8 Mile

By now, you'll have heard how fantastic 8 Mile is, and what an astounding actor Eminem has proven himself. Doubtless the film will skyrocket into the troposphere of acclaim (and revenue) because no matter what any critic says about it (or him), nobody can deny he's one of the most prominent cultural forces in the Western world today.

But neither - strictly speaking - are true.

8 Mile is nothing we haven't seen before. The basic premise is as old as the Hollywood Hills, and the baby boomer generation (as well as their parents) were as wise to the 'little man makes good' plot as 8 Mile's Gen-X target audience after everything from Rocky to The Lion King .

Credit is due to Eminem more because of his enthusiasm than acting chops. The only thing he does really well is brood sullenly - when portraying the heights of emotion, it's too plainly forced.

Whether he admits 8 Mile is autobiographical or not, you can't help but feel it's the Marshall Mathers story he wants us to believe. The setting and period - even his family relationships - are closely aligned with the picture his albums have always painted of his former life.
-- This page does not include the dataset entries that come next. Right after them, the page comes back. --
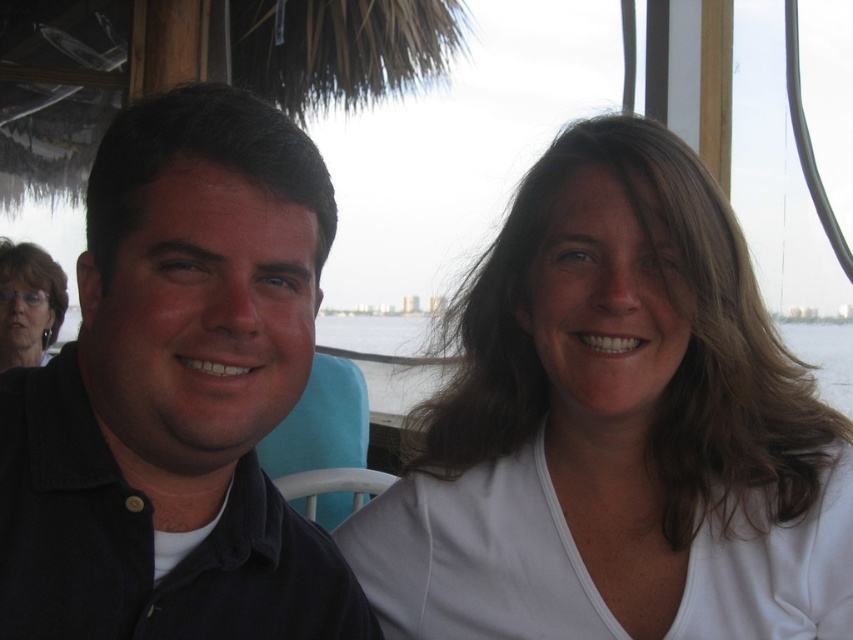
You are a photographer trying to capture the scene where the black matte shirt at left and the clear water at upper center are both visible. Based on their positions, which object is closer to the left edge of the photo?

The black matte shirt at left is positioned on the left side of clear water at upper center, so it is closer to the left edge of the photo.

You are a photographer trying to determine the best angle to capture both the black matte shirt at left and the matte black hair at upper left in the same frame. Based on their positions, which object should you focus on first to ensure both are in the frame?

The black matte shirt at left is positioned under matte black hair at upper left. To capture both in the frame, focus on the matte black hair at upper left first, as it is higher up, and adjust the angle to include the shirt below it.

You are a photographer trying to capture a group photo of the two people in the scene. The camera you are using has a limited frame size. Given that the white matte shirt at center is wider than the matte black hair at upper left, which object should you adjust your focus to ensure both are fully within the frame?

Since the white matte shirt at center is wider than the matte black hair at upper left, you should adjust your focus to accommodate the wider white matte shirt at center to ensure both objects are fully within the frame.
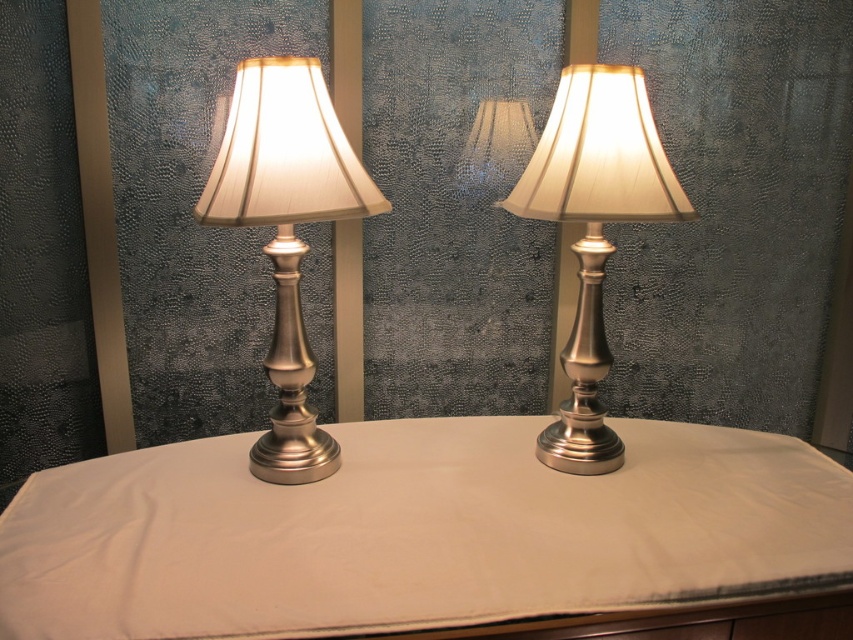
Question: Among these points, which one is farthest from the camera?

Choices:
 (A) (274, 168)
 (B) (627, 74)

Answer: (B)

Question: Does white fabric table at center appear on the right side of brushed metal table lamp at center?

Choices:
 (A) no
 (B) yes

Answer: (A)

Question: Based on their relative distances, which object is nearer to the white fabric table at center?

Choices:
 (A) brushed metal table lamp at center
 (B) satin silver table lamp at left

Answer: (B)

Question: Which of the following is the closest to the observer?

Choices:
 (A) white fabric table at center
 (B) satin silver table lamp at left

Answer: (A)

Question: Considering the relative positions of white fabric table at center and satin silver table lamp at left in the image provided, where is white fabric table at center located with respect to satin silver table lamp at left?

Choices:
 (A) left
 (B) right

Answer: (B)

Question: Considering the relative positions of satin silver table lamp at left and brushed metal table lamp at center in the image provided, where is satin silver table lamp at left located with respect to brushed metal table lamp at center?

Choices:
 (A) left
 (B) right

Answer: (A)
Finding himself back in his white trash mom's trailer park home with her loser boyfriend and his sweet kid sister, Jimmy Smith Jr (aka Bunny rabbit) and his posse dream of rap fame and fortune while struggling with dead end jobs for minimum wage in a ruined neighbourhood.

The focal point of their ambition is the same sort of underground rap battles that made Eminem famous in real life. Seemingly the angry blonde constantly referred to in Eminem's music (without the blonde), Smith tries to make his way with his self-respect intact despite little prospects and his own self doubt.

And surrounded by an effectively portrayed inner city Detroit (that would depress anyone), lower class roots and a sorry lack of prospects, his determination provides the dramatic tension that we all know and love about the atypical 'rise of the underdog' story.

But too many things make 8 Mile stumble for it to be a great film. For one, the set-up is dreadfully contrived and doesn't bring anything fresh to the little guy wins genre.

Director Curtis Hanson, together with the scriptwriter and star, wants to excuse people's faults as the result of their upbringing and environment, but it's hard to sympathise with a character who can only deal with life's frustrations with hostility and violence.

The press is also fawning over Brittany Murphy, but not only did she look (and act) like this month's Crackwhore magazine covergirl, she unwittingly exposed the essential chauvinism at the core of both rap culture and Hollywood.

As Jimmy's love interest, both he and the rest of us are appropriately hurt when she shags his shifty friend Wink. We expect her to be Jimmy's girl, you see, even after - for their first date - he takes her off into his auto plant workplace during his lunchbreak for a quick root devoid of any tenderness or feeling.

The plot occasionally falls into ridiculous territory - after spending so much of the film setting up the financial desperation plaguing Jimmy's mother (including the relationship with her current boyfriend), it's all made okay by an implausibly simple bingo win and forgotten. The rhythm also jerked painfully off track into comedy more than once, each time badly out of place.

Worst of all, by the time the credits roll, Jimmy hasn't really achieved anything. Sure, he's overcome the stage fright that haunted him in the beginning and shown up the villain's posse, but the last frame sees him returning to work, still broke, still with no deal, just a bit happier knowing he can rap. Maybe that's the point.

Sloppy execution also didn't help. At club or party scenes, it was hard enough to hear the dialogue over the pounding in the background, but trying to follow the hip hop vernacular is like watching classical Shakespeare - even if you're down wi' it. It almost needed the comic subtitles Flying High gave us years ago to translate Jive.

Eminem's creative forte is still his music, and even though 8 Mile will undoubtedly buy director Hanson more cred, he's overseen better scripts, actors and performances before.